Ci hanno accompagnato nella visita alcuni osservatori di una delegazione internazionale composta da sei paesi, tra i quali il nostro; questi osservatori sono smilitarizzati e girano nella città osservando ciò che accade e relazionando poi al proprio Paese, lo fanno a loro rischio e pericolo e gli incidenti ci sono, ci hanno accompagnato infatti come primo approccio sul monumento di due osservatori di 25 anni uccisi ad un posto di blocco. Abbiamo raggiunto il centro storico, ristrutturato recentemente con i soldi dell’Unione Europea, il giro prevedeva la visita al Suk, alla Tomba dei Patriarchi e alla piccola colonia ebraico/israeliana proprio nel cuore del centro storico.

Bene, abbiamo passeggiato, se così si può dire, nel Suk/mercato con gli occhi rivolti ad una rete fittissima che proteggeva la testa dei Palestinesi che vivevano nel Suk, non penso che si possa trasmettere perfettamente l’idea.

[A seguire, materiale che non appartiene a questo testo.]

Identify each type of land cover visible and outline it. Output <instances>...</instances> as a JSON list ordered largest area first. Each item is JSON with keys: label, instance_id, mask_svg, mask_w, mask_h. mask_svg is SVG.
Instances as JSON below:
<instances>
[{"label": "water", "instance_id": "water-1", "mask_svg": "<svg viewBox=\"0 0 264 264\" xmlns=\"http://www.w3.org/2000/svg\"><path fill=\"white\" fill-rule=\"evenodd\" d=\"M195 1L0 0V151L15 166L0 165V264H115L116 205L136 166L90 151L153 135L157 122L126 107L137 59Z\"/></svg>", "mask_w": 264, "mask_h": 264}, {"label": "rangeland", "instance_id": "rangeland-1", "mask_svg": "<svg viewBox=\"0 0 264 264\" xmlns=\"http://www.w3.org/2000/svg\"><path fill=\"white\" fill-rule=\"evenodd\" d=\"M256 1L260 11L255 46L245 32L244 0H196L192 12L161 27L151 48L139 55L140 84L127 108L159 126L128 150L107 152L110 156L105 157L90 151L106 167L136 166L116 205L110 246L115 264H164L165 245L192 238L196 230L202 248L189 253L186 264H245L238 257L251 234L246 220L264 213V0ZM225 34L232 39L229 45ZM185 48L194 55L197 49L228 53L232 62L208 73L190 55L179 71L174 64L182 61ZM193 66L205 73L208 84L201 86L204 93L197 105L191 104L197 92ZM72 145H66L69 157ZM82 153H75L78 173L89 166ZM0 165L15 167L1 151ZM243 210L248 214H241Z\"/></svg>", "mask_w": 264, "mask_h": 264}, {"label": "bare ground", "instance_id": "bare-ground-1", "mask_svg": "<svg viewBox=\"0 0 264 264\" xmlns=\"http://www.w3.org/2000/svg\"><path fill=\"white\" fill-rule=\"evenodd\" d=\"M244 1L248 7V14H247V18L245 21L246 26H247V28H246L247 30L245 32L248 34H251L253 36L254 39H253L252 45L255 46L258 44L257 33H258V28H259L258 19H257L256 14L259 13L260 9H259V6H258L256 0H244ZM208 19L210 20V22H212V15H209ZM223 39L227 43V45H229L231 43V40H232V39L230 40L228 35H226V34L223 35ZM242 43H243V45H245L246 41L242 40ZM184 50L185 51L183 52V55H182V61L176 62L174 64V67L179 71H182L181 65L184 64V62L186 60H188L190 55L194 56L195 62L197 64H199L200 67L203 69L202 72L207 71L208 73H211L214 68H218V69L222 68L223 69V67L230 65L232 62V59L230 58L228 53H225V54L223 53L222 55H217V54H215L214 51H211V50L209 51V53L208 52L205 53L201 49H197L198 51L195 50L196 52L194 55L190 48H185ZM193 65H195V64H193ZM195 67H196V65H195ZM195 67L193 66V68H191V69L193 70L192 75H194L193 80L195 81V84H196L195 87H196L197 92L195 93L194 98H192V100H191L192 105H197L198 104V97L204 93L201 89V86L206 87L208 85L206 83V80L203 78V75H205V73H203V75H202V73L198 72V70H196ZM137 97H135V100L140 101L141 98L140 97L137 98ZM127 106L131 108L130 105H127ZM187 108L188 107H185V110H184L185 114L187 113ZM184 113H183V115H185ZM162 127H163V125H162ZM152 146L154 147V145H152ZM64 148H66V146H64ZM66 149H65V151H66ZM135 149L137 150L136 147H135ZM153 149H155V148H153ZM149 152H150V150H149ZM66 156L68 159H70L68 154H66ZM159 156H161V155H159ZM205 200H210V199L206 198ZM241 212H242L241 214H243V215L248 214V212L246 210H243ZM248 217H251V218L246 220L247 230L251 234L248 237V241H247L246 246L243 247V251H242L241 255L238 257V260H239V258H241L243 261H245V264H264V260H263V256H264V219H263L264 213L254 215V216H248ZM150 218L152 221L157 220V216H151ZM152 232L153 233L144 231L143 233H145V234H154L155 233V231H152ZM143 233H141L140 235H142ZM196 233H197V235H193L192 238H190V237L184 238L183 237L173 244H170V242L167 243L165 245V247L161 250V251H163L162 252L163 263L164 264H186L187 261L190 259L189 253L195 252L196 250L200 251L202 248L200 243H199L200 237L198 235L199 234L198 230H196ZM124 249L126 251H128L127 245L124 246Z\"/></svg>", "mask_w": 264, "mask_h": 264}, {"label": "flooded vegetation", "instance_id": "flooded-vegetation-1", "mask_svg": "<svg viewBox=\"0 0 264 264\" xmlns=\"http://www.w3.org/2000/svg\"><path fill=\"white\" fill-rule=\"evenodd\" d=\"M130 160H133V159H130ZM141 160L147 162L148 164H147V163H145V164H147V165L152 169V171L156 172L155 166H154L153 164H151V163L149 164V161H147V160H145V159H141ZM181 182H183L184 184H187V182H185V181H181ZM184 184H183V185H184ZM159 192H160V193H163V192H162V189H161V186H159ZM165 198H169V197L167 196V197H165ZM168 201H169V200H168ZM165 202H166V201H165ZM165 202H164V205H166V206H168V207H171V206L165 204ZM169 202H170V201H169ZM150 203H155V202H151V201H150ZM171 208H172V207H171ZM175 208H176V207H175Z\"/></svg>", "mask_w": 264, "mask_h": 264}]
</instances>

Sarebbe come andare in piazza 8 Agosto di Venerdì ed essere protetti da una rete fittissima posta sopra il mercato per proteggerci dal lancio di sassi, sedie, tavoli e tanti altri oggetti che piovono dalle finestre delle case degli israeliani che abitano sopra il Suk. Nello stesso modo, il quartiere israelita è completamente protetto e circondato da filo spinato, cavalli di frisia, muri di contenimento e soprattutto check point che controllano il passaggio.

La sensazione è quella di due popoli che si sono reciprocamente messi in galera e che il lavoro educativo sulla costruzione di una identità fondata sull’appartenenza nazionale, sia insufficiente ad affrontare la realtà complessa nella quale vivono e vivranno. Ma io chi sono per poterlo affermare. In mezzo a questo inferno ci sono i bambini, che giocano, le mamme che li portano a scuola e che credono che il domani possa essere migliore per i loro figli e per questo lottano e letteralmente risparmiano per pagare loro le scuole, perché tutte le scuole sono a pagamento e a circa 30 Km da Ramallah abbiamo visitato una scuola dell’infanzia, che è sostenuta da una cooperativa di mamme che partecipano al lavoro delle insegnanti, affiancandole tutti i giorni, perché non ci sono fondi sufficienti per aumentare il numero delle educatrici.

Devo dire che è stato tutto molto istruttivo e una cosa dovrebbe insegnarci, tutto questo,… ad accontentarci e ad apprezzare l’abbondanza nella quale viviamo… ma forse anche a metterla in discussione.